Started the day walking with the girls to the bus stop. Marcia and I had breakfast at the Village Deli. We talked about our upcoming family trips; the Stanton’s for the Fourth of July, Ile Royal in Lake Superior, Thanksgiving with Megan and Mark, winter break with the Stanton’s in LBK, and Marcia scheduling her bareboat sailing lessons in Jan/Feb 2019. It was a positive interaction.
I received a call from Marshall and it made my day. He wished me smooth sailing and made a suggested addition to the blog. Thanks Marshall, great idea.
Finally packed and ready to leave in the morning.

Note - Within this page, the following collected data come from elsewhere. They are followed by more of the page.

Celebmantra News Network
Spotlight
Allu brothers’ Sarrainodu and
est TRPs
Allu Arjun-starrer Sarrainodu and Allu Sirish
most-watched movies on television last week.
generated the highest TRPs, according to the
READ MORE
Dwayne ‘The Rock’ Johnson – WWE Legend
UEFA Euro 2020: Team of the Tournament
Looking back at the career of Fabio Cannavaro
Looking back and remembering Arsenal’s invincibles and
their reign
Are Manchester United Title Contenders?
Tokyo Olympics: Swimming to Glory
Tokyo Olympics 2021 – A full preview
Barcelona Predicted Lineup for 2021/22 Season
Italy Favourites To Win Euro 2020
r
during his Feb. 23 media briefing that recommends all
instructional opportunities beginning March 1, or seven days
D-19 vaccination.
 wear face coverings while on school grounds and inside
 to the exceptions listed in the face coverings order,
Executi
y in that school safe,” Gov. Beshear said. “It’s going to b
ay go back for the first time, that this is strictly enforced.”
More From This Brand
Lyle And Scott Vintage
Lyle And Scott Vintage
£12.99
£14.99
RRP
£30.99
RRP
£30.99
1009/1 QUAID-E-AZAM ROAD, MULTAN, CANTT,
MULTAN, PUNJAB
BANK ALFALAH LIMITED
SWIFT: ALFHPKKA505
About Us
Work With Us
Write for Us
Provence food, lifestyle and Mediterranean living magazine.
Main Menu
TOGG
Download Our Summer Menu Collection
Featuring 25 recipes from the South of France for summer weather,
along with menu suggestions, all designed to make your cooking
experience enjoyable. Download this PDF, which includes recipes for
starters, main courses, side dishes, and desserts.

I awoke this morning and felt some anxiety. That is unusual for me. Although I had two full days to finish packing, I was worried that I would forget something important. I realized that a last-minute Amazon Prime order would arrive May 1, the day I depart for the airport. I also worried whether all my gear would fit in my two bags. The general state of unease prevailed most of the day. It was ironic, because I would have expected the excitement about the trip to be dominant emotion of the day.

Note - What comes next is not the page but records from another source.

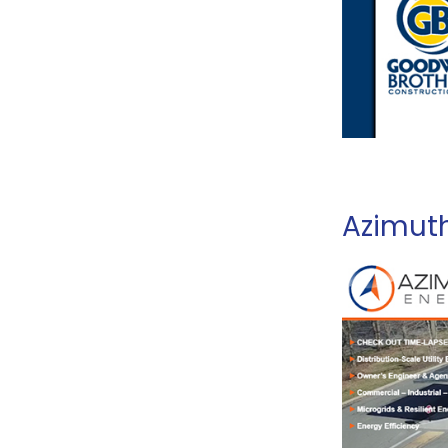
Azimut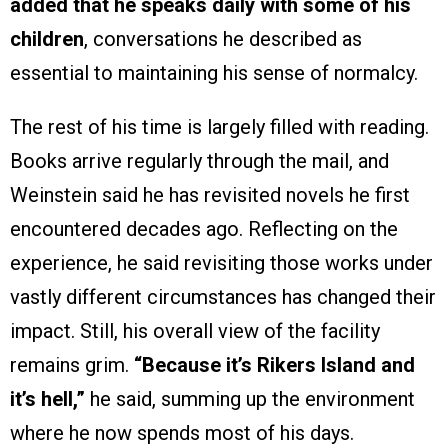
added that he speaks daily with some of his
children
, conversations he described as
essential to maintaining his sense of normalcy.
The rest of his time is largely filled with reading.
Books arrive regularly through the mail, and
Weinstein said he has revisited novels he first
encountered decades ago. Reflecting on the
experience, he said revisiting those works under
vastly different circumstances has changed their
impact. Still, his overall view of the facility
remains grim.
“Because it’s Rikers Island and
it’s hell,”
he said, summing up the environment
where he now spends most of his days.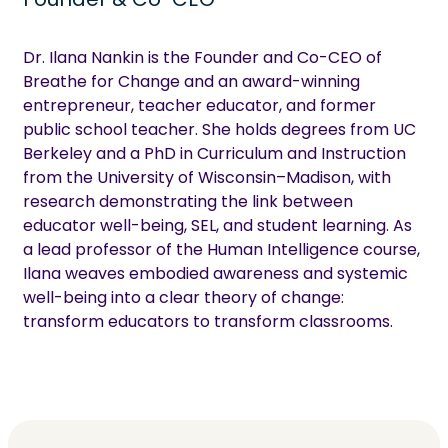
Dr. Ilana Nankin is the Founder and Co-CEO of
Breathe for Change and an award-winning
entrepreneur, teacher educator, and former
public school teacher. She holds degrees from UC
Berkeley and a PhD in Curriculum and Instruction
from the University of Wisconsin–Madison, with
research demonstrating the link between
educator well-being, SEL, and student learning. As
a lead professor of the Human Intelligence course,
Ilana weaves embodied awareness and systemic
well-being into a clear theory of change:
transform educators to transform classrooms.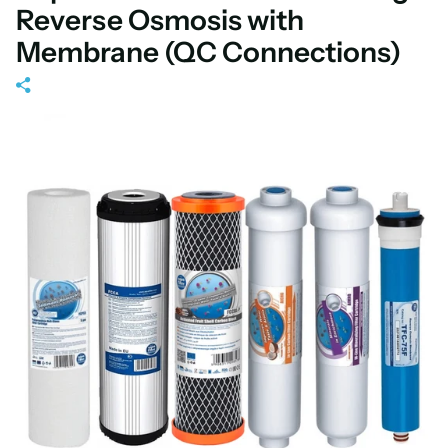
Reverse Osmosis with
Membrane (QC Connections)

Mindfulness is getting a lot of well-deserved attention. Focusing on the present, rather than dwelling on the past or worrying about the future, has much merit. I try to stay in the moment as much as possible. However, for the past four months, I have spent many hours focused on the future; anticipating the upcoming Transatlantic passage to Portugal. I wake up in the morning thinking about it, and then throughout the day I’ll smile about my good fortune to have such an opportunity. Since I was invited to be a fourth crew member on North Wind, there has not been a single day that I have not devoted significant time to mentally preparing for the voyage, or talking about it with friends and colleagues.

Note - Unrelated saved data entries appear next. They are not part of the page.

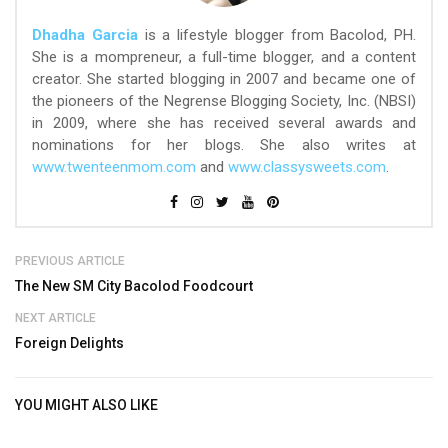
Dhadha Garcia
is a lifestyle blogger from Bacolod, PH.
She is a mompreneur, a full-time blogger, and a content
creator. She started blogging in 2007 and became one of
the pioneers of the Negrense Blogging Society, Inc. (NBSI)
in 2009, where she has received several awards and
nominations for her blogs. She also writes at
www.twenteenmom.com
and
www.classysweets.com
.
PREVIOUS ARTICLE
The New SM City Bacolod Foodcourt
NEXT ARTICLE
Foreign Delights
YOU MIGHT ALSO LIKE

Being retired I do not see my colleagues daily. Invariably, when I cross paths with a colleague, I am asked how retirement is going. My ready response to share my excitement about the upcoming adventure. Their reactions are binary. Some react with a big smile and ask for details. Others, express concern and look at me like I am crazy to consider sailing so far away from the safety of a coast. Last night, I was asked if I was nervous about the trip. My quick response was, “No, but I have great respect for the various ways one can prevent dangerous situations.” This morning I reflected more on the question about having fear associated with the trip. I think about the passage the same way I view riding my bicycle on public roads or driving on Interstates between Bloomington and Florida. Riding a bike or driving a car involves risk, but we accept it because we see many instances of those activities occurring without an incident. When there is someone who gets stranded in a sailboat, that’s what we see on the news.
Bottom line, anticipating the upcoming Transatlantic passage has been exhilarating.